Airport in Avannaata, Greenland

Qaanaaq Airport (Mittarfik Qaanaaq; Thule Lufthavn) is an airport located 1.9 NM northwest of Qaanaaq, a settlement in the Avannaata municipality in northern Greenland. It was established in 2001 to serve Qaanaaq and neighboring communities because Thule Air Base in Pituffik is not open for regular passenger traffic. It is the only civilian airport north of Upernavik and is a lifeline for northern Greenland. Fresh food and other consumer products are transported by air.
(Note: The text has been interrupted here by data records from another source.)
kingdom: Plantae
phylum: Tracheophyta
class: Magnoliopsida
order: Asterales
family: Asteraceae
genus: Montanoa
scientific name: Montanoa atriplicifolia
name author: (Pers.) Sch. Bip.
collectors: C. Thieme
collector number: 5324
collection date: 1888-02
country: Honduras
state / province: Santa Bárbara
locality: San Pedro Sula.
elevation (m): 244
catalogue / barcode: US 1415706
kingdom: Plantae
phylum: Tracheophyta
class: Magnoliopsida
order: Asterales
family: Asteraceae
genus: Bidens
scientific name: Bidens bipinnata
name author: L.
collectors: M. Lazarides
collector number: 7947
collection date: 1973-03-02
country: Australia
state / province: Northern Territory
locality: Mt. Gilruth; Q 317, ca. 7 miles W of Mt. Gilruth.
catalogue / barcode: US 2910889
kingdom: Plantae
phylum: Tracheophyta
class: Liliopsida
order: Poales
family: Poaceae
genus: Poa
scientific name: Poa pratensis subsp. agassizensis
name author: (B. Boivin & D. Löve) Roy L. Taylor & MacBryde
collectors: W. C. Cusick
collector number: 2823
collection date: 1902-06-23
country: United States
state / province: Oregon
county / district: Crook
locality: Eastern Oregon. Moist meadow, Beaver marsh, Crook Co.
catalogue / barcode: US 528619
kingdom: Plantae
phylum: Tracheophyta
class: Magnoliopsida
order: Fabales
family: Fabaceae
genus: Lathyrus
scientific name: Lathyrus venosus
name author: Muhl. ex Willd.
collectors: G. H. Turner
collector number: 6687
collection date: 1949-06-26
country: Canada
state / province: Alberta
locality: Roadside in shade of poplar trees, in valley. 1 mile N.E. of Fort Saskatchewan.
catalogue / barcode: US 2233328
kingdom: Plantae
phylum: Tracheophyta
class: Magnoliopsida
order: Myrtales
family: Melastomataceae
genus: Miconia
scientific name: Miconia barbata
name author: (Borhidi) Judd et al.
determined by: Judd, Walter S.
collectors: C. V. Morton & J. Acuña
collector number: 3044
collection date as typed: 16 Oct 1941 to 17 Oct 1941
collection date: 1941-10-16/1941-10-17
==Airlines and destinations==

| Airlines | Destinations |
|---|---|
| Air Greenland | Moriusaq, Siorapaluk, Thule, Upernavik Seasonal: Ilulissat |

=== Transfers at Thule Air Base ===
Travellers bound for Thule Air Base in Pituffik are required to apply for transfer permit from either Rigsombudsmanden in Nuuk (residents of Greenland), or the Danish Foreign Ministry (all others). Failure to present the permit during check-in results in denial of boarding. The same rules apply for transfers at Pituffik, including a stopover on the way from Qaanaaq to Savissivik. Travel from Upernavik (with connections from southwest Greenland) to Qaanaaq is not influenced.